Salesperson: “No. Salespeople have no sense of humor.”
Us:               “Don’t your products come with standard warranties?”
Salesperson: “Yes. All of our products are warrantied for one year.”
Us:               “Okay, we’ll stick with the one-year warranty.”
Salesperson: “But the warranty doesn’t cover shipping or labor costs.”
Us:               “Then what does it cover?”
Salesperson: “You see this plastic piece of trim right here?”
Us:               “Yes.”
Salesperson: “If that breaks, you get it replaced for half price.”

At this point we put the $170 mounting kit back and leave, exercising gargantuan amounts of self-control in not pummeling every salesperson into a heap of smug, arrogant pulp.

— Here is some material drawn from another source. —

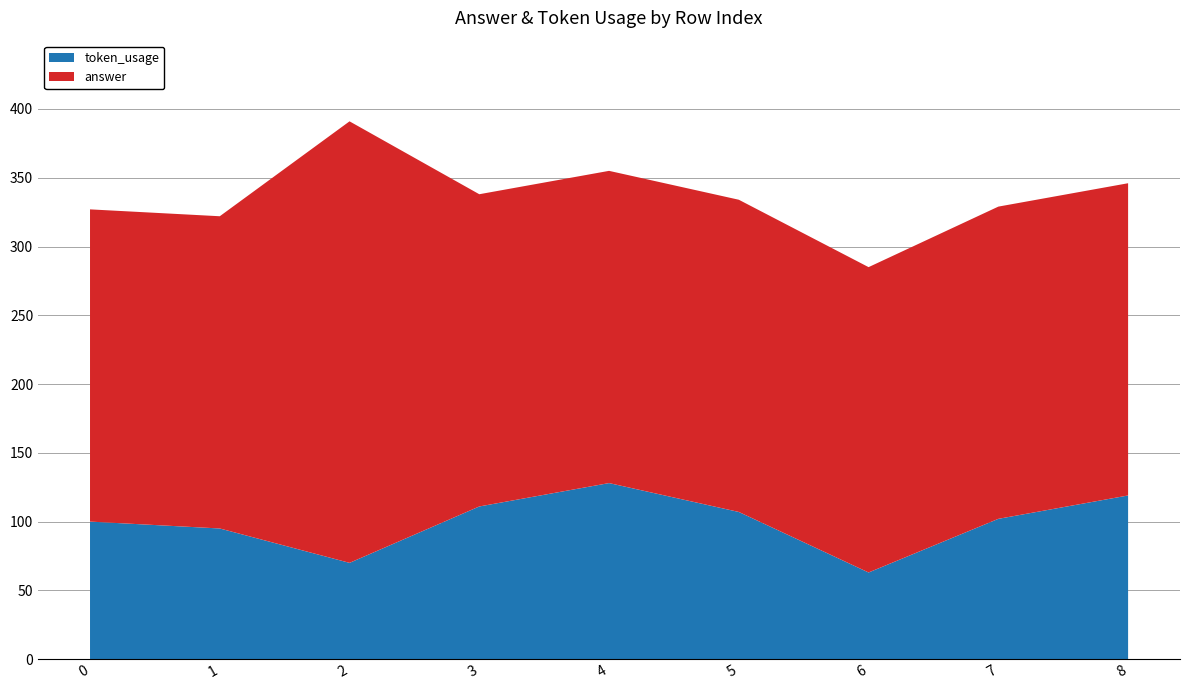

Reading right to left, list all the values displayed in this chart.

token_usage: 119	102	63	107	128	111	70	95	100
answer: 227	227	222	227	227	227	321	227	227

By the way, every salesperson in there is male. You know why? Because only men are big enough jerks to screw people and feel superior while doing it. If women were hired as salespeople, the place would go out of business in a week because they’d tell the truth, which is that you are much better off paying $9.50 at the movie theater than you are spending thousands of dollars for a television that will eventually break and force you to go to the theater anyway.

This debacle was not a complete waste of our time. We learned some very valuable lessons. For example, you can’t buy a home entertainment system without selling a kidney. Also, 75% of salespeople’s commission comes from selling warranties. In fact, the sales “profession” is nothing more than welfare, because all salespeople do is take money when you buy stuff that other people made. The real producers in this country are in Chinese sweatshops. So the next time I go into Best Buy or any store of that ilk, I’m going to kick the first salesperson who sidles up to me in the groin and say, “That’s for what you’re about to do to me.”

Probably the best part of all this is that we now appreciate our 27-inch non-DLP, non-flat-screen, non-HDMI-cable-requiring TV with the non-working remote more than ever. The Simpsons and Family Guy are just as funny on this contraption as they would be on a 100-inch screen. Funnier in fact, because since we didn’t buy a big-screen TV, our asses aren’t sore.